# The problem:
Lines of the data that contain the word "THIS" are the ones to copy.

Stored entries

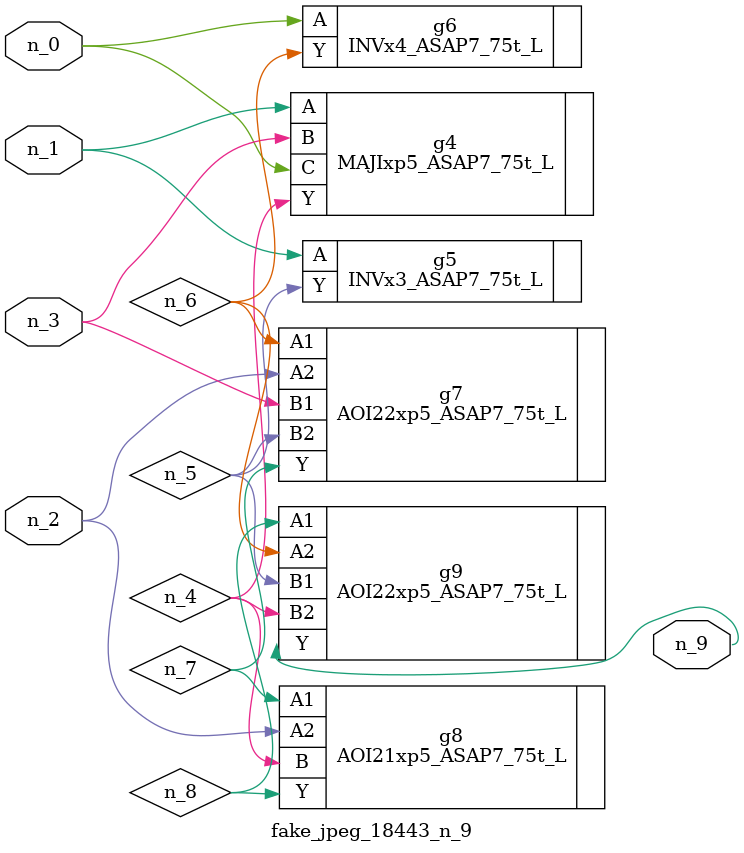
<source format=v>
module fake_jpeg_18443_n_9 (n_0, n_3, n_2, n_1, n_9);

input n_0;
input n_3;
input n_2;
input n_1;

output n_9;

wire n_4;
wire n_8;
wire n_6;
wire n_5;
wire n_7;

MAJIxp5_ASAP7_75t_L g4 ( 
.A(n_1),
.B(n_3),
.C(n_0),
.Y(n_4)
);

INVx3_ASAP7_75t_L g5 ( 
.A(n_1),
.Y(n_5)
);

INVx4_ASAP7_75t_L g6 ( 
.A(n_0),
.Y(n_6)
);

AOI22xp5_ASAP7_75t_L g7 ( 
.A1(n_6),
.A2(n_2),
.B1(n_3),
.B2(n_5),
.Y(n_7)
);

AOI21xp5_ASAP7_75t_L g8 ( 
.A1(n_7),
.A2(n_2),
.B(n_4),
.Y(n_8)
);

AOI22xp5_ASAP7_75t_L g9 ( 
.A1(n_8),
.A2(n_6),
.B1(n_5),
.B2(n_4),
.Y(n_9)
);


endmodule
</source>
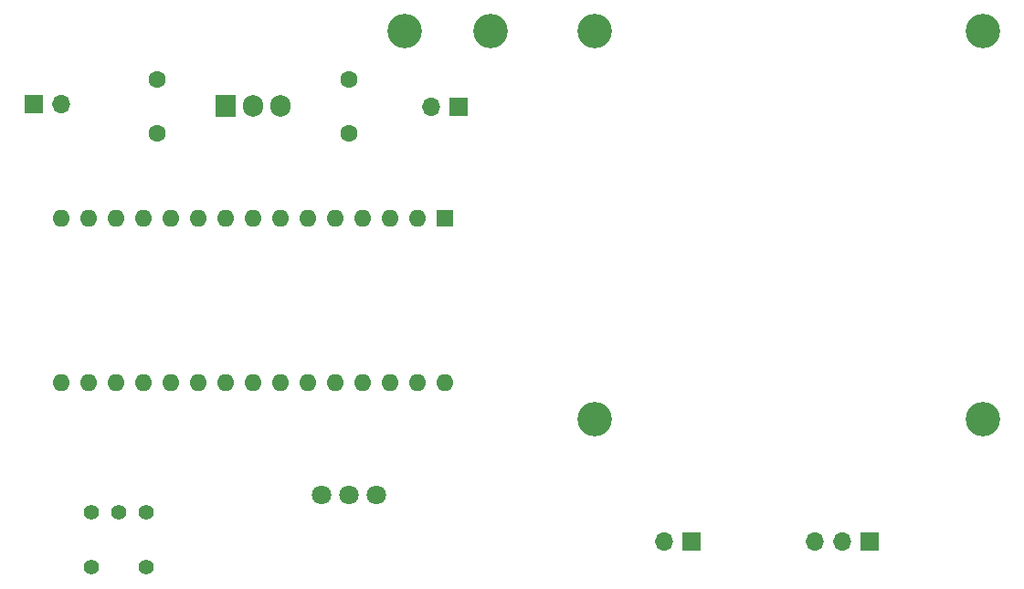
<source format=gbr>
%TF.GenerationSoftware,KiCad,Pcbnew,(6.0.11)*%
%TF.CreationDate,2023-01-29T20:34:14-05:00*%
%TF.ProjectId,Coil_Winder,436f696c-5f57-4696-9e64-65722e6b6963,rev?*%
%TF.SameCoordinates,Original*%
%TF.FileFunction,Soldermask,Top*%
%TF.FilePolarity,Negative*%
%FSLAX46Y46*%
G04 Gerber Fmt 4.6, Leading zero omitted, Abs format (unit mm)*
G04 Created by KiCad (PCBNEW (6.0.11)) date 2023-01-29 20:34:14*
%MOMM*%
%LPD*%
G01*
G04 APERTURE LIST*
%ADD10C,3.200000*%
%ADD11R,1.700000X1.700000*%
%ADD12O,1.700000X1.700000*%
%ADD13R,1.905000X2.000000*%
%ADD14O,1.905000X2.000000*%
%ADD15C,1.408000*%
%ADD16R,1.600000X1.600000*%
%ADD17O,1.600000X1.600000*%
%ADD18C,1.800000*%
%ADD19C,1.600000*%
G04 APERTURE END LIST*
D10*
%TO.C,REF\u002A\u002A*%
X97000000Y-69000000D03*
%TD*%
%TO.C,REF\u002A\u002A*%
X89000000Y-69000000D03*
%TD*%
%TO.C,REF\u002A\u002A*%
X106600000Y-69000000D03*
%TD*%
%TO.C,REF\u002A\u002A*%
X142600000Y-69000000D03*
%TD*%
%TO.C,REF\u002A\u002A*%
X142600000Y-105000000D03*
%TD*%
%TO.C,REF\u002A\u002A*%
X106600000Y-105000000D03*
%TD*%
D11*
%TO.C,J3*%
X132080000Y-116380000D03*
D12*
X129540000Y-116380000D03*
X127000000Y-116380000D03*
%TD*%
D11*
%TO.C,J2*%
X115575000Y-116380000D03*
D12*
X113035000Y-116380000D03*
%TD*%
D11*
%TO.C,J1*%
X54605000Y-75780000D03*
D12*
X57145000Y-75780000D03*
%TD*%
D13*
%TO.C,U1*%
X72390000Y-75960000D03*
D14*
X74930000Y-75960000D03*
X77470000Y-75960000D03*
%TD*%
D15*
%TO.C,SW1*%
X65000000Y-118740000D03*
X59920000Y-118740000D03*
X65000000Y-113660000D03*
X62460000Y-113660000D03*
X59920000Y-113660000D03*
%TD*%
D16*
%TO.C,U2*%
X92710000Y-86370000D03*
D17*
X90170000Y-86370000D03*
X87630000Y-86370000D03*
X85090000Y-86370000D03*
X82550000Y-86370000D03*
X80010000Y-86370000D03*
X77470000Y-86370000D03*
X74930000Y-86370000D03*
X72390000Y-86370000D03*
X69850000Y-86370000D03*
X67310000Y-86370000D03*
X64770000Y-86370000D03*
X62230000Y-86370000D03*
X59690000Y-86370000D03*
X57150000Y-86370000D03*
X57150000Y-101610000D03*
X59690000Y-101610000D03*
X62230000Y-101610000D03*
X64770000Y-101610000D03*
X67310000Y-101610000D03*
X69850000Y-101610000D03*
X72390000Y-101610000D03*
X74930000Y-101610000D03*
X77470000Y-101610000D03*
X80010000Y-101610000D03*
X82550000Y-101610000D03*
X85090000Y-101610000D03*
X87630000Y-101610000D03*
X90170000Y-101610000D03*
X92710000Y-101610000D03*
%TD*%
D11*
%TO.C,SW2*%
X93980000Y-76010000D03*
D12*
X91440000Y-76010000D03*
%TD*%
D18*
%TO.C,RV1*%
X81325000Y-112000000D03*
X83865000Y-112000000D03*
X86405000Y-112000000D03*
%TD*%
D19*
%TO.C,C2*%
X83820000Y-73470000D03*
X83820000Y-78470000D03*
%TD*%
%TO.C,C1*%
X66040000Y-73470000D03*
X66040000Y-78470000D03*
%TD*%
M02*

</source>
...
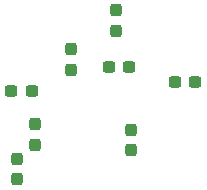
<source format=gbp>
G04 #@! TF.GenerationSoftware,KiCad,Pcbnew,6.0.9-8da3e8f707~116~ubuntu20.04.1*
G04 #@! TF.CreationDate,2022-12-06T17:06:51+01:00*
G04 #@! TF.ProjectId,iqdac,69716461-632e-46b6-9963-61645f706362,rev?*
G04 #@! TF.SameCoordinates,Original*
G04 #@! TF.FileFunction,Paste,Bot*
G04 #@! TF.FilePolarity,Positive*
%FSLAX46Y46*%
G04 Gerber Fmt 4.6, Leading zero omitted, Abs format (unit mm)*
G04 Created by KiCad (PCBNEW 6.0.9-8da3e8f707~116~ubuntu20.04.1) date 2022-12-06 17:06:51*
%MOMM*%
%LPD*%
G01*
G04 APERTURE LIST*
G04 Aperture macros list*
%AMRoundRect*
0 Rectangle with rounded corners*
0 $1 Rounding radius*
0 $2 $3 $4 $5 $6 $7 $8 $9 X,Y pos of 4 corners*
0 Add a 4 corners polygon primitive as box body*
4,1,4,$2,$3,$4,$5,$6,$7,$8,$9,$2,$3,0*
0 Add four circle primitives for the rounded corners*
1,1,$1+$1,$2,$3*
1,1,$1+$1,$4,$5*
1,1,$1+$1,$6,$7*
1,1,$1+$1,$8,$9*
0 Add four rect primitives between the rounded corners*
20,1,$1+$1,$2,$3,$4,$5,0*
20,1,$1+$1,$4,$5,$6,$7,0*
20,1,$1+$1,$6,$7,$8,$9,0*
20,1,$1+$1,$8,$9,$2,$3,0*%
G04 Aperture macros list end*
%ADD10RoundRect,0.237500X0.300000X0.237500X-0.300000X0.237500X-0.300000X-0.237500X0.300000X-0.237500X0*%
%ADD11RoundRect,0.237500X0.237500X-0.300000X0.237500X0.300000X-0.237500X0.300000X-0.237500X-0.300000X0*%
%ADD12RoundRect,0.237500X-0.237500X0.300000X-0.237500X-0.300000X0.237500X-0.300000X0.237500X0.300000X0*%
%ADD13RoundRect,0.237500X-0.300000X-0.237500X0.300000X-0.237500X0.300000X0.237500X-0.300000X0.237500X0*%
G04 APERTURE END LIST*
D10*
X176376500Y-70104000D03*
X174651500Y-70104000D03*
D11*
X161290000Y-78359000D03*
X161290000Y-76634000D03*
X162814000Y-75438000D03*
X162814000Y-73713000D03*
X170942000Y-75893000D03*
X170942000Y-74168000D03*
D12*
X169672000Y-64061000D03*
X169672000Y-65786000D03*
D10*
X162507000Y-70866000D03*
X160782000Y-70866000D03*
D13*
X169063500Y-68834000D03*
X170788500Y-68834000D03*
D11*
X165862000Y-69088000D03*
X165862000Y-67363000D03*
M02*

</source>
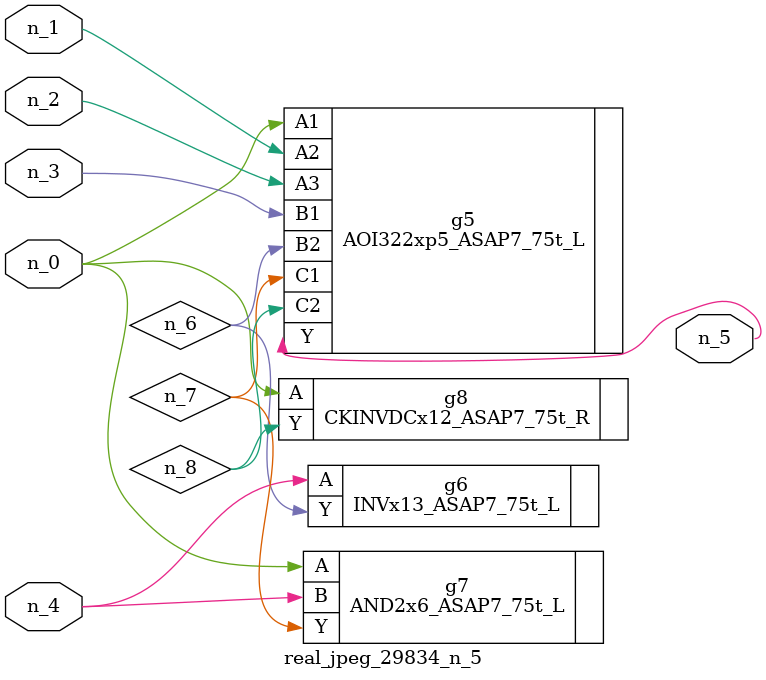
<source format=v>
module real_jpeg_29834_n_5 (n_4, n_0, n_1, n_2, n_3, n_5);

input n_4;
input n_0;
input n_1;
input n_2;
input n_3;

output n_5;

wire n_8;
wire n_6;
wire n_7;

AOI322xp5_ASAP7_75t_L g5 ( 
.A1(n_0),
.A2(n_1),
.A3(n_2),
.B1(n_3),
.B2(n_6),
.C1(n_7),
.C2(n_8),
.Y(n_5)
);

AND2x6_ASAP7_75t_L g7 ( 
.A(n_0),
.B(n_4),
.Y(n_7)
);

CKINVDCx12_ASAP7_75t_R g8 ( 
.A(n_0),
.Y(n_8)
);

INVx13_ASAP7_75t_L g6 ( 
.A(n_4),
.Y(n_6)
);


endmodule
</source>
==
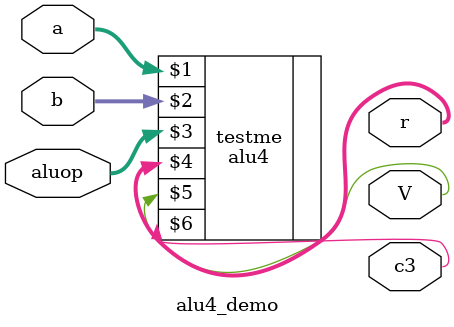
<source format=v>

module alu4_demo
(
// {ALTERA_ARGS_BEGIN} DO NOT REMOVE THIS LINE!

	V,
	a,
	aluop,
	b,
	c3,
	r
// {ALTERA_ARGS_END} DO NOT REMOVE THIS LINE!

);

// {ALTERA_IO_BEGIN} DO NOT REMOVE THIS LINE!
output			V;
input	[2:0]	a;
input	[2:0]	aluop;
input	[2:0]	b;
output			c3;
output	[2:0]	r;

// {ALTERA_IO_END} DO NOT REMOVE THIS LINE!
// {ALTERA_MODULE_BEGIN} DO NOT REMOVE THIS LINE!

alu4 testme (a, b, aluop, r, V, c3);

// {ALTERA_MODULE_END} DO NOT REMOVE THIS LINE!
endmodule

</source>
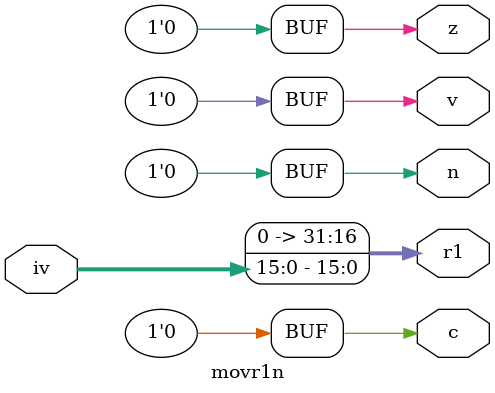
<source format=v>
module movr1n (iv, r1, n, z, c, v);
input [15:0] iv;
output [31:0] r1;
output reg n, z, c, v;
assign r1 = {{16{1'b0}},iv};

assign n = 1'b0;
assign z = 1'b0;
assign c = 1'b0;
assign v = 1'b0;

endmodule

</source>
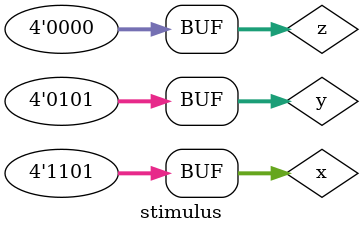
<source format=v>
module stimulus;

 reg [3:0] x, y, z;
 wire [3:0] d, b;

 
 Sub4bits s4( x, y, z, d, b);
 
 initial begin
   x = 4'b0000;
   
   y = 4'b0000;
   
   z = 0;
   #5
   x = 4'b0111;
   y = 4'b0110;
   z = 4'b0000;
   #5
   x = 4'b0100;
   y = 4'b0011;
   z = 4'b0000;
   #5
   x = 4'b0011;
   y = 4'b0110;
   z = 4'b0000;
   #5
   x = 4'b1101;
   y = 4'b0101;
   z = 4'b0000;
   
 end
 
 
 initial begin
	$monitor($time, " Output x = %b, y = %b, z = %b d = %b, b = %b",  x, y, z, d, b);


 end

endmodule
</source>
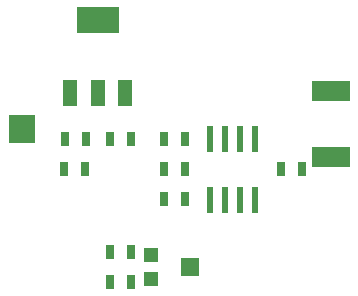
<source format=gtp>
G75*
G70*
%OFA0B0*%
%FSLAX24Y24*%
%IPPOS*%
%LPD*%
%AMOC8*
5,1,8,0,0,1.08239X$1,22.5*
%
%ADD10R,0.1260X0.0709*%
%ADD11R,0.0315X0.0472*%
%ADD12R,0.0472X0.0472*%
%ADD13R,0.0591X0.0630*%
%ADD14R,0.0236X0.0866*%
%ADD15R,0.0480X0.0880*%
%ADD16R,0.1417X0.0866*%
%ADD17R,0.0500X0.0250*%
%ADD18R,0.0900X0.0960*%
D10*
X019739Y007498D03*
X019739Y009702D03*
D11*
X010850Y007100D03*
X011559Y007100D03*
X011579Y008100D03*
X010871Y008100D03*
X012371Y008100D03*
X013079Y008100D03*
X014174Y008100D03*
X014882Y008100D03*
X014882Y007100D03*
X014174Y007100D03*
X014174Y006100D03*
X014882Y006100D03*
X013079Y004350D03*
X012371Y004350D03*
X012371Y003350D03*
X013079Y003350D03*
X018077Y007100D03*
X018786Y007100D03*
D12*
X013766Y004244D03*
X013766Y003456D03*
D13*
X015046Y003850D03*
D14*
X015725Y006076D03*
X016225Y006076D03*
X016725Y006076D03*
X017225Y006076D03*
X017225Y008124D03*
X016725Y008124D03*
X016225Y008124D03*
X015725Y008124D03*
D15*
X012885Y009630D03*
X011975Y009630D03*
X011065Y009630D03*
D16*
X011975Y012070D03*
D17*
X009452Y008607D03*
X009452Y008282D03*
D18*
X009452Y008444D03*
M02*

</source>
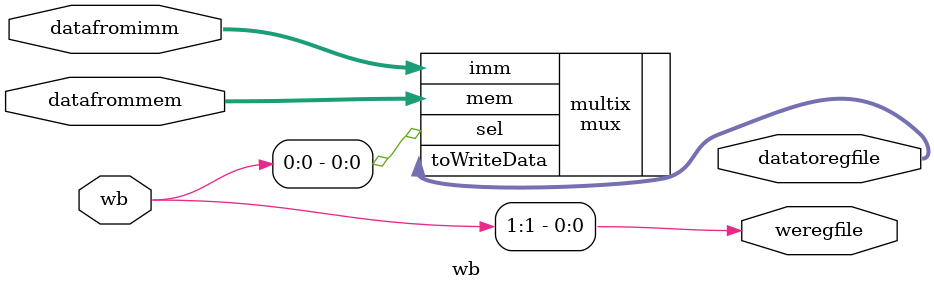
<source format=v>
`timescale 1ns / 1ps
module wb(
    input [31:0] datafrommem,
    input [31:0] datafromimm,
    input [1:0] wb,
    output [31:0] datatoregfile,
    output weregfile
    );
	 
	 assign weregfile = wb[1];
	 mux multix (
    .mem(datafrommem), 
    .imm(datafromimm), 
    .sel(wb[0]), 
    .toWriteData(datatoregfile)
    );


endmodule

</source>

# Worked solution:
// {ALTERA_ARGS_BEGIN} DO NOT REMOVE THIS LINE!
// {ALTERA_ARGS_END} DO NOT REMOVE THIS LINE!
// {ALTERA_IO_BEGIN} DO NOT REMOVE THIS LINE!
// {ALTERA_IO_END} DO NOT REMOVE THIS LINE!
// {ALTERA_MODULE_BEGIN} DO NOT REMOVE THIS LINE!
// {ALTERA_MODULE_END} DO NOT REMOVE THIS LINE!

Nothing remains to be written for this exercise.